*Records to use*:
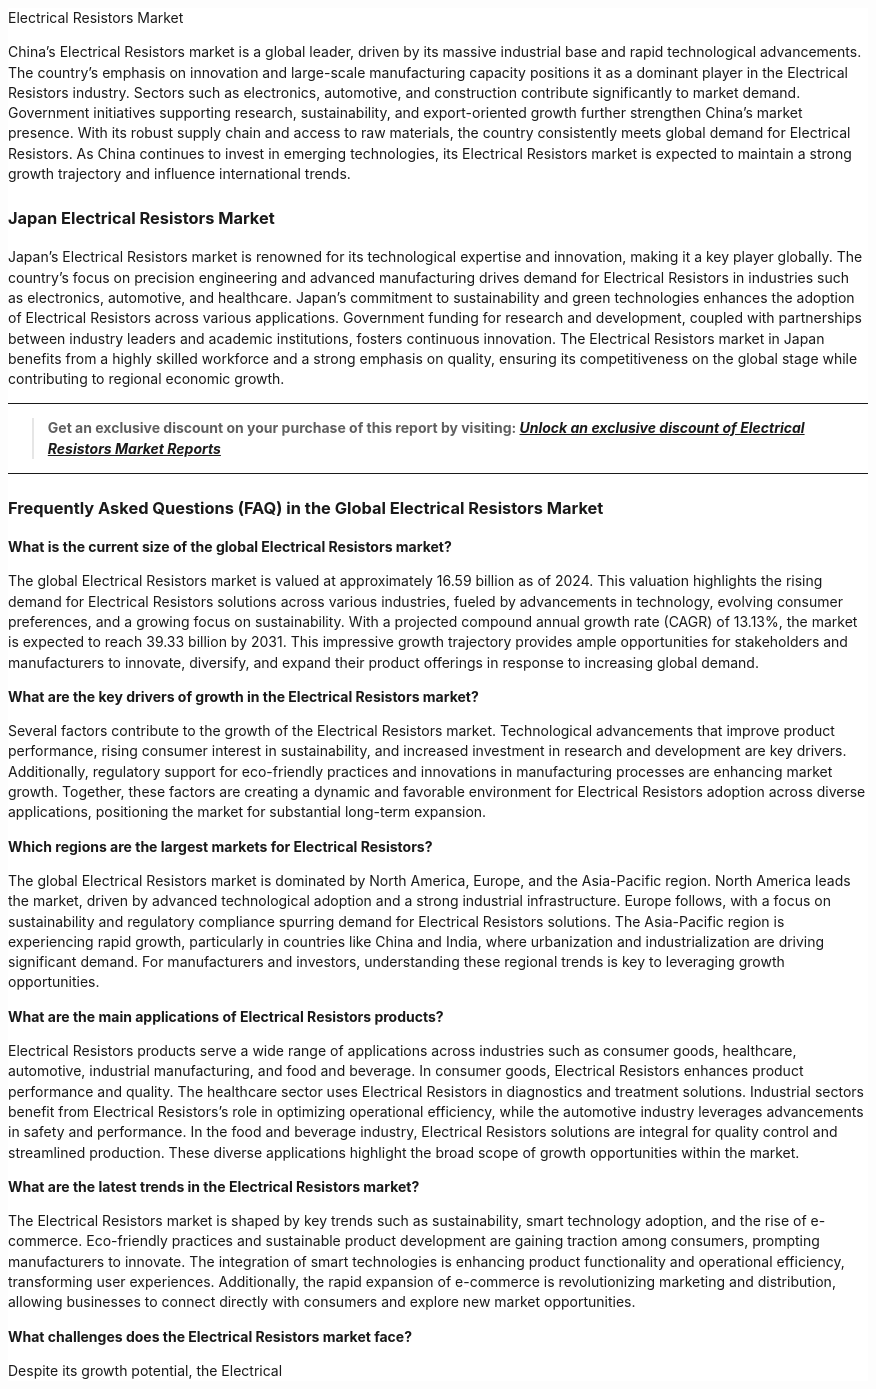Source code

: Electrical Resistors Market</h3><p>China&rsquo;s Electrical Resistors market is a global leader, driven by its massive industrial base and rapid technological advancements. The country&rsquo;s emphasis on innovation and large-scale manufacturing capacity positions it as a dominant player in the Electrical Resistors industry. Sectors such as electronics, automotive, and construction contribute significantly to market demand. Government initiatives supporting research, sustainability, and export-oriented growth further strengthen China&rsquo;s market presence. With its robust supply chain and access to raw materials, the country consistently meets global demand for Electrical Resistors. As China continues to invest in emerging technologies, its Electrical Resistors market is expected to maintain a strong growth trajectory and influence international trends.</p><h3>Japan Electrical Resistors Market</h3><p>Japan&rsquo;s Electrical Resistors market is renowned for its technological expertise and innovation, making it a key player globally. The country&rsquo;s focus on precision engineering and advanced manufacturing drives demand for Electrical Resistors in industries such as electronics, automotive, and healthcare. Japan&rsquo;s commitment to sustainability and green technologies enhances the adoption of Electrical Resistors across various applications. Government funding for research and development, coupled with partnerships between industry leaders and academic institutions, fosters continuous innovation. The Electrical Resistors market in Japan benefits from a highly skilled workforce and a strong emphasis on quality, ensuring its competitiveness on the global stage while contributing to regional economic growth.</p><hr /><blockquote><p><strong>Get an exclusive discount on your purchase of this report by visiting: <em><a href="://marketresearchpulse.com/ask-for-discount/63624?utm_source=Github&amp;utm_medium=0117">Unlock an exclusive discount of Electrical Resistors Market Reports</a></em>&nbsp;</strong></p></blockquote><hr /><h3>Frequently Asked Questions (FAQ) in the Global Electrical Resistors Market</h3><p><strong>What is the current size of the global Electrical Resistors market?</strong></p><p>The global Electrical Resistors market is valued at approximately 16.59 billion as of 2024. This valuation highlights the rising demand for Electrical Resistors solutions across various industries, fueled by advancements in technology, evolving consumer preferences, and a growing focus on sustainability. With a projected compound annual growth rate (CAGR) of 13.13%, the market is expected to reach 39.33 billion by 2031. This impressive growth trajectory provides ample opportunities for stakeholders and manufacturers to innovate, diversify, and expand their product offerings in response to increasing global demand.</p><p><strong>What are the key drivers of growth in the Electrical Resistors market?</strong></p><p>Several factors contribute to the growth of the Electrical Resistors market. Technological advancements that improve product performance, rising consumer interest in sustainability, and increased investment in research and development are key drivers. Additionally, regulatory support for eco-friendly practices and innovations in manufacturing processes are enhancing market growth. Together, these factors are creating a dynamic and favorable environment for Electrical Resistors adoption across diverse applications, positioning the market for substantial long-term expansion.</p><p><strong>Which regions are the largest markets for Electrical Resistors?</strong></p><p>The global Electrical Resistors market is dominated by North America, Europe, and the Asia-Pacific region. North America leads the market, driven by advanced technological adoption and a strong industrial infrastructure. Europe follows, with a focus on sustainability and regulatory compliance spurring demand for Electrical Resistors solutions. The Asia-Pacific region is experiencing rapid growth, particularly in countries like China and India, where urbanization and industrialization are driving significant demand. For manufacturers and investors, understanding these regional trends is key to leveraging growth opportunities.</p><p><strong>What are the main applications of Electrical Resistors products?</strong></p><p>Electrical Resistors products serve a wide range of applications across industries such as consumer goods, healthcare, automotive, industrial manufacturing, and food and beverage. In consumer goods, Electrical Resistors enhances product performance and quality. The healthcare sector uses Electrical Resistors in diagnostics and treatment solutions. Industrial sectors benefit from Electrical Resistors&rsquo;s role in optimizing operational efficiency, while the automotive industry leverages advancements in safety and performance. In the food and beverage industry, Electrical Resistors solutions are integral for quality control and streamlined production. These diverse applications highlight the broad scope of growth opportunities within the market.</p><p><strong>What are the latest trends in the Electrical Resistors market?</strong></p><p>The Electrical Resistors market is shaped by key trends such as sustainability, smart technology adoption, and the rise of e-commerce. Eco-friendly practices and sustainable product development are gaining traction among consumers, prompting manufacturers to innovate. The integration of smart technologies is enhancing product functionality and operational efficiency, transforming user experiences. Additionally, the rapid expansion of e-commerce is revolutionizing marketing and distribution, allowing businesses to connect directly with consumers and explore new market opportunities.</p><p><strong>What challenges does the Electrical Resistors market face?</strong></p><p>Despite its growth potential, the Electrical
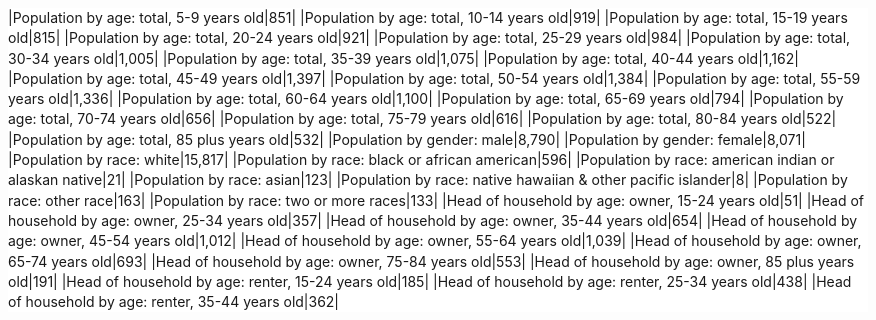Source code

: |Population by age: total, 5-9 years old|851|
|Population by age: total, 10-14 years old|919|
|Population by age: total, 15-19 years old|815|
|Population by age: total, 20-24 years old|921|
|Population by age: total, 25-29 years old|984|
|Population by age: total, 30-34 years old|1,005|
|Population by age: total, 35-39 years old|1,075|
|Population by age: total, 40-44 years old|1,162|
|Population by age: total, 45-49 years old|1,397|
|Population by age: total, 50-54 years old|1,384|
|Population by age: total, 55-59 years old|1,336|
|Population by age: total, 60-64 years old|1,100|
|Population by age: total, 65-69 years old|794|
|Population by age: total, 70-74 years old|656|
|Population by age: total, 75-79 years old|616|
|Population by age: total, 80-84 years old|522|
|Population by age: total, 85 plus years old|532|
|Population by gender: male|8,790|
|Population by gender: female|8,071|
|Population by race: white|15,817|
|Population by race: black or african american|596|
|Population by race: american indian or alaskan native|21|
|Population by race: asian|123|
|Population by race: native hawaiian & other pacific islander|8|
|Population by race: other race|163|
|Population by race: two or more races|133|
|Head of household by age: owner, 15-24 years old|51|
|Head of household by age: owner, 25-34 years old|357|
|Head of household by age: owner, 35-44 years old|654|
|Head of household by age: owner, 45-54 years old|1,012|
|Head of household by age: owner, 55-64 years old|1,039|
|Head of household by age: owner, 65-74 years old|693|
|Head of household by age: owner, 75-84 years old|553|
|Head of household by age: owner, 85 plus years old|191|
|Head of household by age: renter, 15-24 years old|185|
|Head of household by age: renter, 25-34 years old|438|
|Head of household by age: renter, 35-44 years old|362|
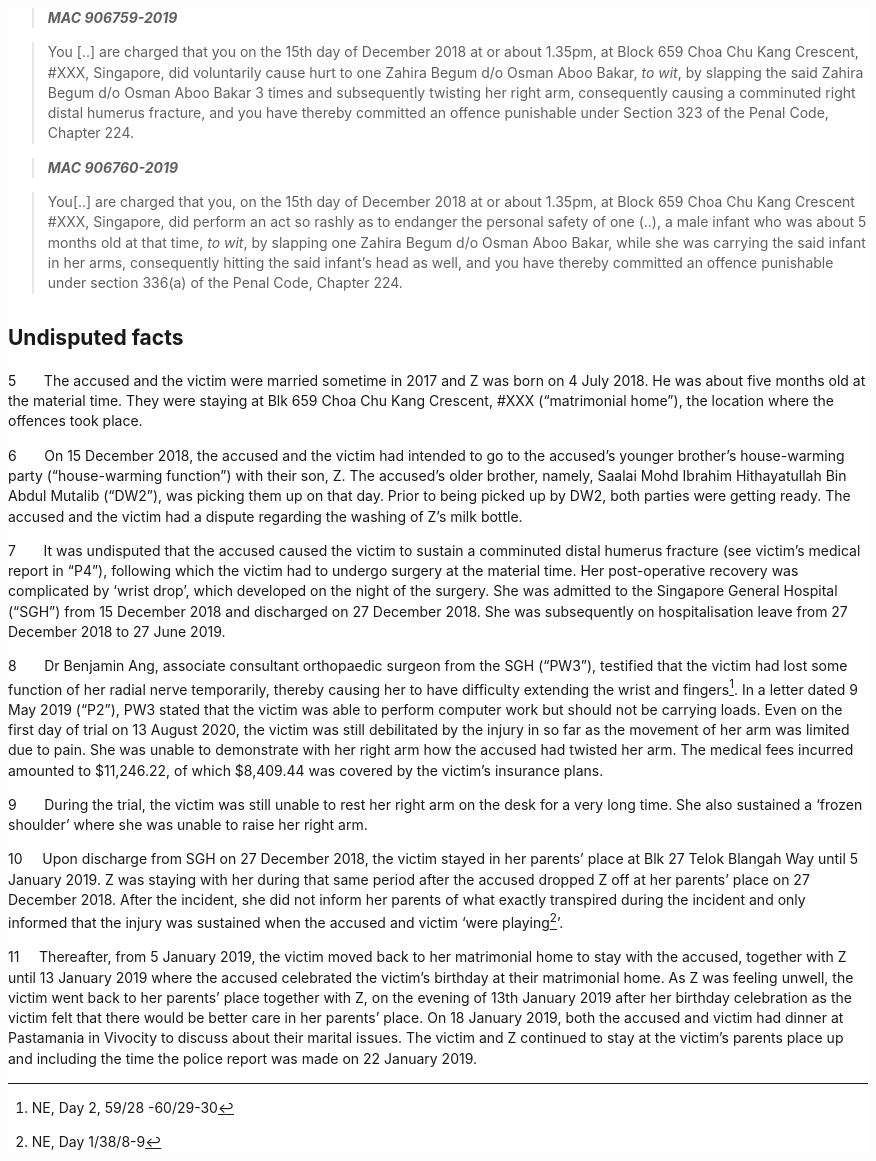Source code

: > **_MAC 906759-2019_**

> You \[..\] are charged that you on the 15th day of December 2018 at or about 1.35pm, at Block 659 Choa Chu Kang Crescent, #XXX, Singapore, did voluntarily cause hurt to one Zahira Begum d/o Osman Aboo Bakar, _to wit_, by slapping the said Zahira Begum d/o Osman Aboo Bakar 3 times and subsequently twisting her right arm, consequently causing a comminuted right distal humerus fracture, and you have thereby committed an offence punishable under Section 323 of the Penal Code, Chapter 224.

> **_MAC 906760-2019_**

> You\[..\] are charged that you, on the 15th day of December 2018 at or about 1.35pm, at Block 659 Choa Chu Kang Crescent #XXX, Singapore, did perform an act so rashly as to endanger the personal safety of one (..), a male infant who was about 5 months old at that time, _to wit_, by slapping one Zahira Begum d/o Osman Aboo Bakar, while she was carrying the said infant in her arms, consequently hitting the said infant’s head as well, and you have thereby committed an offence punishable under section 336(a) of the Penal Code, Chapter 224.

## Undisputed facts

5       The accused and the victim were married sometime in 2017 and Z was born on 4 July 2018. He was about five months old at the material time. They were staying at Blk 659 Choa Chu Kang Crescent, #XXX (“matrimonial home”), the location where the offences took place.

6       On 15 December 2018, the accused and the victim had intended to go to the accused’s younger brother’s house-warming party (“house-warming function”) with their son, Z. The accused’s older brother, namely, Saalai Mohd Ibrahim Hithayatullah Bin Abdul Mutalib (“DW2”), was picking them up on that day. Prior to being picked up by DW2, both parties were getting ready. The accused and the victim had a dispute regarding the washing of Z’s milk bottle.

7       It was undisputed that the accused caused the victim to sustain a comminuted distal humerus fracture (see victim’s medical report in “P4”), following which the victim had to undergo surgery at the material time. Her post-operative recovery was complicated by ‘wrist drop’, which developed on the night of the surgery. She was admitted to the Singapore General Hospital (“SGH”) from 15 December 2018 and discharged on 27 December 2018. She was subsequently on hospitalisation leave from 27 December 2018 to 27 June 2019.

8       Dr Benjamin Ang, associate consultant orthopaedic surgeon from the SGH (“PW3”), testified that the victim had lost some function of her radial nerve temporarily, thereby causing her to have difficulty extending the wrist and fingers[^1]. In a letter dated 9 May 2019 (“P2”), PW3 stated that the victim was able to perform computer work but should not be carrying loads. Even on the first day of trial on 13 August 2020, the victim was still debilitated by the injury in so far as the movement of her arm was limited due to pain. She was unable to demonstrate with her right arm how the accused had twisted her arm. The medical fees incurred amounted to $11,246.22, of which $8,409.44 was covered by the victim’s insurance plans.

9       During the trial, the victim was still unable to rest her right arm on the desk for a very long time. She also sustained a ‘frozen shoulder’ where she was unable to raise her right arm.

10     Upon discharge from SGH on 27 December 2018, the victim stayed in her parents’ place at Blk 27 Telok Blangah Way until 5 January 2019. Z was staying with her during that same period after the accused dropped Z off at her parents’ place on 27 December 2018. After the incident, she did not inform her parents of what exactly transpired during the incident and only informed that the injury was sustained when the accused and victim ‘were playing[^2]’.

11     Thereafter, from 5 January 2019, the victim moved back to her matrimonial home to stay with the accused, together with Z until 13 January 2019 where the accused celebrated the victim’s birthday at their matrimonial home. As Z was feeling unwell, the victim went back to her parents’ place together with Z, on the evening of 13th January 2019 after her birthday celebration as the victim felt that there would be better care in her parents’ place. On 18 January 2019, both the accused and victim had dinner at Pastamania in Vivocity to discuss about their marital issues. The victim and Z continued to stay at the victim’s parents place up and including the time the police report was made on 22 January 2019.


[^1]: NE, Day 2, 59/28 -60/29-30
[^2]: NE, Day 1/38/8-9
[^3]: NE, Day 2, 22-25
[^4]: NE, Day 2, 25/14-19
[^5]: NE, Day 1, 9/2-6
[^6]: NE, Day 1, 9/8-14
[^7]: NE, Day 1, 10/12-20
[^8]: NE, Day 1, 13/3-5
[^9]: NE, Day 1, 15/12-27
[^10]: NE, Day 1, 17/15-21; 18/4-17
[^11]: NE, Day 1, 21/15-16; 21/30-32
[^12]: NE, Day 1, 26/1
[^13]: NE, Day 1, 26/27-28
[^14]: NE, Day 1, 27/4-5; 21-22
[^15]: NE, Day 2, 44/9-26
[^16]: NE, Day 2, 39/19-21; 45/3
[^17]: NE, Day 1, 33/24-30; 34/1-5
[^18]: NE Day 2, 58/5-6
[^19]: NE, Day 2, 58/23-24; 59/1-5
[^20]: NE, Day 2, 68/8-31
[^21]: NE, Day 2, 61/4-10
[^22]: NE, Day 2, 61/32-31
[^23]: NE, Day 2, 65/30-32; 66/1-13
[^24]: NE, Day 1, 98/26-28
[^25]: NE, Day 1, 97/3-9; 98/28 – 99/3
[^26]: NE, Day 1, 100/25-28
[^27]: NE, Day 1, 97/14-16
[^28]: NE, Day 3, 11/22-30
[^29]: NE, Day 3, 15/10 – 16/1
[^30]: NE, Day 3, 17/9-23
[^31]: NE, Day 3, 17/28-29; 18/5-7
[^32]: NE, Day 3, 18/24 – 20/21
[^33]: NE, Day 3, 25/8-9
[^34]: NE, Day 3, 22/27-30
[^35]: NE, Day 4, 20/26-32; 21/25-29
[^36]: NE, Day 4, 31/12-17
[^37]: NE, Day 3, 44/1-4; 44/13-14
[^38]: NE, Day 3, 48/25-29
[^39]: NE, Day 5, 17/17-21
[^40]: NE, Day 5, 18/14-17
[^41]: NE, Day 1, 81/1-2
[^42]: NE, Day 1, 11/29 – 13/15
[^43]: NE, Day 1, 15/12-27
[^44]: Extracted from P5
[^45]: Defence Closing submissions at \[37\]
[^46]: NE, Day 1, 109/31 – 110/1; 111/8-10
[^47]: NE, Day 2, 62/20 – 63/3
[^48]: NE, Day 2, 56/32 -57/1
[^49]: NE, Day 1, 111/20-22
[^50]: NE, Day 1, 112/4-9
[^51]: NE, Day 1, 12/23-24
[^52]: NE, Day 2, 12/32 – 13/1-2
[^53]: According to the victim, she called the accused after she sent the message informing the accused that Z was doing well at 3.08 pm (see D4) in reply to the accused’s message when he asked her about Z’s well being and where he wanted her to get back to him.
[^54]: NE, Day 2, 12/1-24
[^55]: NE, Day 4, 59/14-24
[^56]: NE, Day 2, 10-11
[^57]: NE, Day 2, 10/25-28
[^58]: NE, Day 2, 13/5-17
[^59]: NE, Day 1, 38/4-16
[^60]: NE, Day 1, 186/23-24
[^61]: NE, Day 1, 186/12-24; 187/9
[^62]: NE, Day 1, 74/22-23; 187/6-7
[^63]: NE, Day 1, 166/11-15
[^64]: NE, Day 1, 157/5-32
[^65]: NE, Day 1, 160/27; 162/24; 156/12; 166/11
[^66]: NE, Day 3, 17/25 – 18/17
[^67]: NE, Day 4, 30/6-8; 27/16-21
[^68]: Prosecution’s Closing submissions at \[55(a)\]
[^69]: NE, Day 4, 23/24-27; 30/15-19
[^70]: NE, Day 4, 24/4-5
[^71]: NE, Day 4, 24/6-32
[^72]: NE, Day 4, 22/19-27
[^73]: NE, Day 4, 23/28- 24/1
[^74]: NE, Day 4, 24/4-9
[^75]: NE, Day 4, 24/2-32
[^76]: NE, Day 3, 24/26-31
[^77]: NE, Day 4, 16/6-12
[^78]: Prosecution’s closing submissions at \[58\]
[^79]: Extracted from D4
[^80]: NE, Day 4, 63/3-6
[^81]: NE, Day 3, 47/10-20; Day 4, 36/10-19
[^82]: NE, Day 5, 47/21-26
[^83]: NE, Day 1, 136/29
[^84]: Prosecution Reply submissions at \[12\]
[^85]: The victim was 30 years old (at the time she made the police report in P1).
[^86]: The exceptions under Section 259(1) of the Criminal Procedure Code (Cap 68, 2012 Rev Ed) were not applicable in the present case.
[^87]: Prosecution’s Skeletal Submissions on Sentence at \[5\]
[^88]: Prosecution’s Skeletal Submissions on Sentence at \[6\] and \[7\]
[^89]: Prosecution’s Skeletal Submissions on Sentence at \[10\] and \[11\]
[^90]: The total medical expenses incurred by the victim amounted to $11, 246.22, of which $8,409.44 was covered by the victim’s insurance plans – see Prosecution’s Skeletal Submissions on Sentence at \[9\].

*Aim of the exercise*: Select all lines in the listing that include the word "staying".

*Exercise response*:
5       The accused and the victim were married sometime in 2017 and Z was born on 4 July 2018. He was about five months old at the material time. They were staying at Blk 659 Choa Chu Kang Crescent, #XXX (“matrimonial home”), the location where the offences took place.
10     Upon discharge from SGH on 27 December 2018, the victim stayed in her parents’ place at Blk 27 Telok Blangah Way until 5 January 2019. Z was staying with her during that same period after the accused dropped Z off at her parents’ place on 27 December 2018. After the incident, she did not inform her parents of what exactly transpired during the incident and only informed that the injury was sustained when the accused and victim ‘were playing[^2]’.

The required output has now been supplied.